Problem requirements - Rewrite all of the data below, changing "layout element" to "page element" and leaving everything else the same.
## Start Excerpted data
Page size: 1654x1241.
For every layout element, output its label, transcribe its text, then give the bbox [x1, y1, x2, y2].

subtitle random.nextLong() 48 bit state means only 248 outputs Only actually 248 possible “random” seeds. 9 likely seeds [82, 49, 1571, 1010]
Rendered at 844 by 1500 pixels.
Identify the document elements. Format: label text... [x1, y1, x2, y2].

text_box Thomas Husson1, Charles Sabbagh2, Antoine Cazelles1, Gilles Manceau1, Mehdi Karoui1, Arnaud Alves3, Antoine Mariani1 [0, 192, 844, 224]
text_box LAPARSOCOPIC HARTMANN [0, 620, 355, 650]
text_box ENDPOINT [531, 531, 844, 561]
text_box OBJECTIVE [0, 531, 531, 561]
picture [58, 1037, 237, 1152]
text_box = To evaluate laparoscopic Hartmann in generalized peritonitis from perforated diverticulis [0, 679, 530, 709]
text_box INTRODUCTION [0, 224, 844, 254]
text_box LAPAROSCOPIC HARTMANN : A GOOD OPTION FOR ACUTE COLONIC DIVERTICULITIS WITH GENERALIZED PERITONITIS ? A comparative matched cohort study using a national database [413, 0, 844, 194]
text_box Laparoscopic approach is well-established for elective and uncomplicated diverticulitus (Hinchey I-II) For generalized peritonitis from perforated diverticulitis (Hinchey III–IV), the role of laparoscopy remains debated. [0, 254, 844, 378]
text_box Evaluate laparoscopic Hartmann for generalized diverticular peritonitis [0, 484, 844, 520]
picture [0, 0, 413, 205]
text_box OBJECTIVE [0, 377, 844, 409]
## End Excerpted data
Response to the task -
Page size: 1654x1241.
For every page element, output its label, transcribe its text, then give the bbox [x1, y1, x2, y2].

subtitle random.nextLong() 48 bit state means only 248 outputs Only actually 248 possible “random” seeds. 9 likely seeds [82, 49, 1571, 1010]
Rendered at 844 by 1500 pixels.
Identify the document elements. Format: label text... [x1, y1, x2, y2].

text_box Thomas Husson1, Charles Sabbagh2, Antoine Cazelles1, Gilles Manceau1, Mehdi Karoui1, Arnaud Alves3, Antoine Mariani1 [0, 192, 844, 224]
text_box LAPARSOCOPIC HARTMANN [0, 620, 355, 650]
text_box ENDPOINT [531, 531, 844, 561]
text_box OBJECTIVE [0, 531, 531, 561]
picture [58, 1037, 237, 1152]
text_box = To evaluate laparoscopic Hartmann in generalized peritonitis from perforated diverticulis [0, 679, 530, 709]
text_box INTRODUCTION [0, 224, 844, 254]
text_box LAPAROSCOPIC HARTMANN : A GOOD OPTION FOR ACUTE COLONIC DIVERTICULITIS WITH GENERALIZED PERITONITIS ? A comparative matched cohort study using a national database [413, 0, 844, 194]
text_box Laparoscopic approach is well-established for elective and uncomplicated diverticulitus (Hinchey I-II) For generalized peritonitis from perforated diverticulitis (Hinchey III–IV), the role of laparoscopy remains debated. [0, 254, 844, 378]
text_box Evaluate laparoscopic Hartmann for generalized diverticular peritonitis [0, 484, 844, 520]
picture [0, 0, 413, 205]
text_box OBJECTIVE [0, 377, 844, 409]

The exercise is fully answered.